The selective effect of environment on the atomic and molecular gas-to-dust ratio of nearby galaxies in the Herschel Reference Survey

• Published in: Monthly notices of the Royal Astronomical Society Vol. 459; no. 4; pp. 3574 - 3584
• Main Authors: Cortese, L., Bekki, K., Boselli, A., Catinella, B., Ciesla, L., Hughes, T. M., Baes, M., Bendo, G. J., Boquien, M., de Looze, I., Smith, M. W. L., Spinoglio, L., Viaene, S.
• Format: Journal Article
• Language: English
• Published: London Oxford University Press 11.07.2016; Oxford University Press (OUP): Policy P - Oxford Open Option A
• Subjects: Accretion disks; Astrophysics; Comparative analysis; Cosmic dust; Dust; Galaxies; Hydrogen; Interstellar matter; Mathematical models; Metallicity; Phases; Sciences of the Universe; Star & galaxy formation; galaxies: fundamental parameters; intergalactic medium; galaxies: clusters: general; galaxies: evolution
• ISSN: 0035-8711; 1365-2966
• DOI: 10.1093/mnras/stw801

We combine dust, atomic (H i) and molecular (H2) hydrogen mass measurements for 176 galaxies in the Herschel Reference Survey to investigate the effect of environment on the gas-to-dust mass (M gas/M dust) ratio of nearby galaxies.
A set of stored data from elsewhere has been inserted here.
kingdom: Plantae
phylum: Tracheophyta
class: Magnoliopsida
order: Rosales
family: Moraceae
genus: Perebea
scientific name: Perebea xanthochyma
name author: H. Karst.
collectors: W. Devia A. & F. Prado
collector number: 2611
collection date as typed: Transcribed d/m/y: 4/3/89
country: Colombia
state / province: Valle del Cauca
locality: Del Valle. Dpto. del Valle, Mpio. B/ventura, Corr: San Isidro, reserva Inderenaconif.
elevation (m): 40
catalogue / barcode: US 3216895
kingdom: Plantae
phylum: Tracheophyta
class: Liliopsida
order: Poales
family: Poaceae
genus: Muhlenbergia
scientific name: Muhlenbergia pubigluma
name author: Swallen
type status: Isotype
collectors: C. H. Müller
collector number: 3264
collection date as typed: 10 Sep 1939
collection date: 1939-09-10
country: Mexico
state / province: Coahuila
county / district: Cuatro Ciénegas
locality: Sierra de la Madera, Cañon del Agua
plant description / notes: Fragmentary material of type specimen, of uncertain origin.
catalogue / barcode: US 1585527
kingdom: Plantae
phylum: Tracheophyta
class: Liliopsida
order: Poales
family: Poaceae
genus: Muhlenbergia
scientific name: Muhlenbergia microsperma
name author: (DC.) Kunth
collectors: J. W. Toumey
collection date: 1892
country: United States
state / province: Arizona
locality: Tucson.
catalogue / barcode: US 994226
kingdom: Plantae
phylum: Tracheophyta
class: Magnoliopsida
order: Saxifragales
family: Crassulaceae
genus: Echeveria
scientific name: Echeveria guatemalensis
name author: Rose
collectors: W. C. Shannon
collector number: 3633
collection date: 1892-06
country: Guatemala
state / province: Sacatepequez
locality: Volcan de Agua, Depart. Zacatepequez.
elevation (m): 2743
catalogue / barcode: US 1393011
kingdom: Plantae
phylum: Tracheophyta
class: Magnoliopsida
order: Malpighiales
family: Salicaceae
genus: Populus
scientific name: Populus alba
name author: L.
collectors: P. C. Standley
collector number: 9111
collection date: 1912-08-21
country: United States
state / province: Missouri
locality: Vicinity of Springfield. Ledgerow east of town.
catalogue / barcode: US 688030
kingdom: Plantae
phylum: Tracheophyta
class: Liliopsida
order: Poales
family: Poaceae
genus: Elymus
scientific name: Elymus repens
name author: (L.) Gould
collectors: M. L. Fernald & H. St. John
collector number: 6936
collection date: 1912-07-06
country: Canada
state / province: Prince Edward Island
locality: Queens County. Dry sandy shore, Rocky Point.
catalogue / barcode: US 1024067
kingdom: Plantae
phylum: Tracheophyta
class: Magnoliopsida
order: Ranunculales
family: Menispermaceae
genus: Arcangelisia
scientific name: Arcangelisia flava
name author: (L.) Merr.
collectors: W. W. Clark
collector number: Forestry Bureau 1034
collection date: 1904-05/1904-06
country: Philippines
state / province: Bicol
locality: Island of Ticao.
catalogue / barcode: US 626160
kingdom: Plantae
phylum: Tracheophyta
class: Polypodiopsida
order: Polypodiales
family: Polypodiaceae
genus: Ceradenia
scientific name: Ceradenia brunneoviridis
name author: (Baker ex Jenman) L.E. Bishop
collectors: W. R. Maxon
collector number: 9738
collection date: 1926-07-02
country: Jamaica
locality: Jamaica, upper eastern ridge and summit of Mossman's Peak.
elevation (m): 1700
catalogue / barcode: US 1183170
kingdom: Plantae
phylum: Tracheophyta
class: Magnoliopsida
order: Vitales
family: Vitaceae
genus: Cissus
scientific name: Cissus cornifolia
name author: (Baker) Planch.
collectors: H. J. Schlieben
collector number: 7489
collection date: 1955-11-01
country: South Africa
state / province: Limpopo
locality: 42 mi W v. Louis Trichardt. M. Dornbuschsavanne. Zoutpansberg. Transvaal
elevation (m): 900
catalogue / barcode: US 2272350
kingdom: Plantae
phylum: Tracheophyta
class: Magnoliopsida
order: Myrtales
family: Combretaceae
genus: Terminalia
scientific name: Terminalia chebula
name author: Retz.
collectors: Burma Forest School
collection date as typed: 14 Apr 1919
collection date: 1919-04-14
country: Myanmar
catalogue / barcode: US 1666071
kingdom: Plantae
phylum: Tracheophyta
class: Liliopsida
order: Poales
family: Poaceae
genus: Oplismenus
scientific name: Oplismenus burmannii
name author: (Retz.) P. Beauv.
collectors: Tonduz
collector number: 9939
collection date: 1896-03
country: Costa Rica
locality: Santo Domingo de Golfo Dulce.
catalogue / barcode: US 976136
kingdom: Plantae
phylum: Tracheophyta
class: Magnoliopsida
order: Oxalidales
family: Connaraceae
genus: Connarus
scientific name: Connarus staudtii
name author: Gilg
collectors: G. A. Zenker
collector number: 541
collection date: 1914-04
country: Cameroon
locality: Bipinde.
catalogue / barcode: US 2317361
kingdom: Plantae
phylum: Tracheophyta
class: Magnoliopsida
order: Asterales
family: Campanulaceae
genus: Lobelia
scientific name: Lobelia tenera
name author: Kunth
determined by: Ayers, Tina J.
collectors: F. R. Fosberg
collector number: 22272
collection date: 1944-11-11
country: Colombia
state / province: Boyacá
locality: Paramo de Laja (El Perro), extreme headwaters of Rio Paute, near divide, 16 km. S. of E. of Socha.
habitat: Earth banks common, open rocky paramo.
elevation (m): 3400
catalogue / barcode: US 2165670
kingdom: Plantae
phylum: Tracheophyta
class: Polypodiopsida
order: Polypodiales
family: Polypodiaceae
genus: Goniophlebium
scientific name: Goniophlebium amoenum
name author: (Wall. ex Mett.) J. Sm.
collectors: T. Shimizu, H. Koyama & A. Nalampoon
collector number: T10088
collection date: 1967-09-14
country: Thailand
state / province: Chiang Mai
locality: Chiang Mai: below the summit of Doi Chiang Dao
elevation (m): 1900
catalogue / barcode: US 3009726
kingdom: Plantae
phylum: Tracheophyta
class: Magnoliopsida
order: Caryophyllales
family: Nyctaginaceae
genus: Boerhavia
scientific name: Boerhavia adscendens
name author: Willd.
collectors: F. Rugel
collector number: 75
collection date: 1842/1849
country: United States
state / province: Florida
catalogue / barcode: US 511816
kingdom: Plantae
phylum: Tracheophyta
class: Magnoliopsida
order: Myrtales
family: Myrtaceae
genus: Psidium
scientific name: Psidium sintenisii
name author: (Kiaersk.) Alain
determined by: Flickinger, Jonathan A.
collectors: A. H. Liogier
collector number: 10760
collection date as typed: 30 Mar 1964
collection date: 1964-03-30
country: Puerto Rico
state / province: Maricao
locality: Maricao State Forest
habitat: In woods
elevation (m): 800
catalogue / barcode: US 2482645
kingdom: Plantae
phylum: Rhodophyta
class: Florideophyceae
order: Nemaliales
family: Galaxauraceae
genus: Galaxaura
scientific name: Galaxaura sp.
We find that, at fixed stellar mass, the average M gas/M dust ratio varies by no more than a factor of ∼2 when moving from field to cluster galaxies, with Virgo galaxies being slightly more dust rich (per unit of gas) than isolated systems. Remarkably, once the molecular and atomic hydrogen phases are investigated separately, we find that H i-deficient galaxies have at the same time lower $M_{\rm H\,\small {I}}/M_{\rm dust}$ ratio but higher $M_{\rm H_{2}}/M_{\rm dust}$ ratio than H i-normal systems. In other words, they are poorer in atomic but richer in molecular hydrogen if normalized to their dust content. By comparing our findings with the predictions of theoretical models, we show that the opposite behaviour observed in the $M_{\rm H\,\small {I}}/M_{\rm dust}$ and $M_{\rm H_{2}}/M_{\rm dust}$ ratios is fully consistent with outside-in stripping of the interstellar medium (ISM), and is simply a consequence of the different distribution of dust, H i and H2 across the disc. Our results demonstrate that the small environmental variations in the total M gas/M dust ratio, as well as in the gas-phase metallicity, do not automatically imply that environmental mechanisms are not able to affect the dust and metal content of the ISM in galaxies.